FROM: International Bureau of Stair Licensing · RE: Void Atrium Escalator Violations

The escalators in the Void Atrium continue to operate in violation of Bureau Code 27-B. They lead to floors that do not exist. Harold Q. Balustrade conducted an inspection and has not returned. His Form 27-B was found on a floor that shouldn't be there. The stairs are not sorry.

FROM: Society for Ethical Haunting · RE: Ghost Certification at Galleria Eternia

All 14 ghosts at Galleria Eternia have been certified under SEC Guidelines. They haunt responsibly. No chain-rattling after 10pm. The ghost in the former RadioShack has been warned about excessive flickering. Spook reports are filed quarterly.

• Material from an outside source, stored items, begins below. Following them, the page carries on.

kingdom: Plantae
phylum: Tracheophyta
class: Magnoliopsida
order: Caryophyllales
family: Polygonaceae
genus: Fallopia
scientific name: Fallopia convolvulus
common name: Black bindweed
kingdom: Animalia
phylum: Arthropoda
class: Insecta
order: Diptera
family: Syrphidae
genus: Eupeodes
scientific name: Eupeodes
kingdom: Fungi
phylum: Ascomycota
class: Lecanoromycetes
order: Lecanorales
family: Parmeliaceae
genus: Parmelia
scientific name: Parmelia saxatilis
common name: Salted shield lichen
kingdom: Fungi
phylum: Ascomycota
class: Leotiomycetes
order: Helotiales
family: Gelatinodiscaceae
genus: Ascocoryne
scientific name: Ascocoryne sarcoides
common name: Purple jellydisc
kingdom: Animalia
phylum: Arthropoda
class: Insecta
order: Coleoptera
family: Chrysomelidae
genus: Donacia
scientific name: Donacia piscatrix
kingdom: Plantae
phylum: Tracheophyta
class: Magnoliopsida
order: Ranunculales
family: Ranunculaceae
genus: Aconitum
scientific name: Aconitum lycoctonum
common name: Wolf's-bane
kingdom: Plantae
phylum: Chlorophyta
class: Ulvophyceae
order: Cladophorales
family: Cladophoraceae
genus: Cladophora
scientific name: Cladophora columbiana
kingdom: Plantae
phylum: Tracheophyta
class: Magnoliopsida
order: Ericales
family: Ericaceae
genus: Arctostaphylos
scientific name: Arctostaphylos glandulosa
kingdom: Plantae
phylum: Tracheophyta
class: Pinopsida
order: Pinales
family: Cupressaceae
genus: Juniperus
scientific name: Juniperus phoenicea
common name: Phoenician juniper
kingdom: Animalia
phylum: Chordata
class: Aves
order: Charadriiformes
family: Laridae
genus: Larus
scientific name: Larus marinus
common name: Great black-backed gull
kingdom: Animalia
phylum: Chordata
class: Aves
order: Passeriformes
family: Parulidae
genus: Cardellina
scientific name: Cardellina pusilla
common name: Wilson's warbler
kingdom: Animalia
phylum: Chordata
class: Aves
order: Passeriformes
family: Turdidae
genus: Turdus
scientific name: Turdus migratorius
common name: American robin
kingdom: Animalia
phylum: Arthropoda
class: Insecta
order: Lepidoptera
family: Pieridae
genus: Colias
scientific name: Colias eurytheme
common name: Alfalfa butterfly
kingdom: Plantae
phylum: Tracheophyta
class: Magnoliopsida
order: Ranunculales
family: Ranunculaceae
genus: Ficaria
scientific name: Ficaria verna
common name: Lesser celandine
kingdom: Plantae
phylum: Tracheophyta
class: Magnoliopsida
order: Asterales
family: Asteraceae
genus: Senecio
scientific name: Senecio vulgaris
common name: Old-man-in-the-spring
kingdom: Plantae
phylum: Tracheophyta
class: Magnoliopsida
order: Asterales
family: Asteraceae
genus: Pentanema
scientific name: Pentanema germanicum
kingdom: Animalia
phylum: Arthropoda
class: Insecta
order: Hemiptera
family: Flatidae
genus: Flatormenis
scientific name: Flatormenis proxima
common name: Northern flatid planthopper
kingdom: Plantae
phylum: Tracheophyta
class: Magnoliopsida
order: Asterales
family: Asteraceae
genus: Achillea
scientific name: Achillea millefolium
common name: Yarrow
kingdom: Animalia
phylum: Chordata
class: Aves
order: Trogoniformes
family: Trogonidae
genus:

FROM: Dr. Gloop's Interdimensional Deli · RE: Franchise Status at Gloop Court East

The Gloop Court East franchise continues to operate across 3 parallel food courts. The sentient pastrami has been promoted to shift manager. The mustard remains from next Wednesday. Health inspection by Dr. Mittens: passed (slow blink of approval). The pickle brine fountain is a feature, not a bug.

FROM: PETWATCH SURVEILLANCE · RE: Raccoon Activity Across All Directory Malls

Current raccoon population across all catalogued dead malls: 1,204 colonies. Threat level: ADORABLE. The organized co-op at Sunset Promenade has requested formal recognition from the United Houseplant Workers Union Local 802, citing shared interest in "maintaining spaces nobody else cares about." The suspicious raccoon from the original PETWATCH dossier has been promoted to Mall Security Chief at Galleria Eternia.

In Memory

Here lie the malls that time forgot.
The fountains that once wished upon themselves.
The food courts that fed a thousand lunch breaks.
The Orange Julius machines that never stopped.
The escalators that climbed to floors that weren't there yet.

They are not gone. They are just closed.
The raccoons remember. The ghosts remember.
The time travelers remember something that hasn't happened.
And somewhere, a neon sign still flickers.

Directory updated: continuously, involuntarily, forever.